6/16/20 Self Assessment
I gained a greater understanding of using Python in order to extract data, specifically how to use web crawling and scraping in order to collect data from Discourse forums. I researched and understood various key terms necessary for using NLP and BERT, such as tokenization, one hot encoding, recurrent neural networks, and term frequency-inverse document frequency. I learned how to use a pickle file, GitHub, Google Colab, and Python libraries such as Beautiful Soup. Two important soft skills are learned were how to communicate what I have accomplished to a team and also how to speak up when I do not understand something, as at least one other team member will likely feel the same way.
- I learned how to web crawl and scrape through a Discourse forum, extracting topics and submissions from the forum and saving it to a pickle file.
- I modified and debugged web scraping code provided by our task lead by reviewing the code step by step, using Stack Overflow, and asking questions when necessary.

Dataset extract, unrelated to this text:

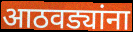
आठवड्यांनाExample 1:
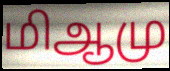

- I researched NLP and BERT, and reviewed additional articles explaining how to set up BERT in order to be prepared for when we would begin to use it as a team.
I have attended all Monday and Friday team meetings that have taken place since the internship began on June 1st. I have watched all three introductory Machine Learning webinars (Introduction, Content Recommender Systems, and Data Mining), the Git webinar, and the Project Management Skills webinar.
Goals for Upcoming Week:
I would like to use BERT with either TF-IDF or RNN to parse through the forum data we have collected as a team to provide recommendations of similar topics to the selected question.
- I created accounts for and joined Slack, GitHub, and Google Calendar for our team (ML Team 5).
- I have attended all team meetings.
- I have completed all required weekly reports (due on Wednesdays and Fridays).
- I selected the Discourse forum I wanted to scrape during the course of this project (CodeCademy).
- I developed a web crawler and scraper that would work well for my forum using the outline provided by our team leads. I ran into several errors while modifiying this code, including not receiving the pickle file because my forum was too large and encountering issues with json. I resolved these errors through research using Stack Overflow, as well as asked my team leads, who provided me with some guidance as to how I could fix the issue myself.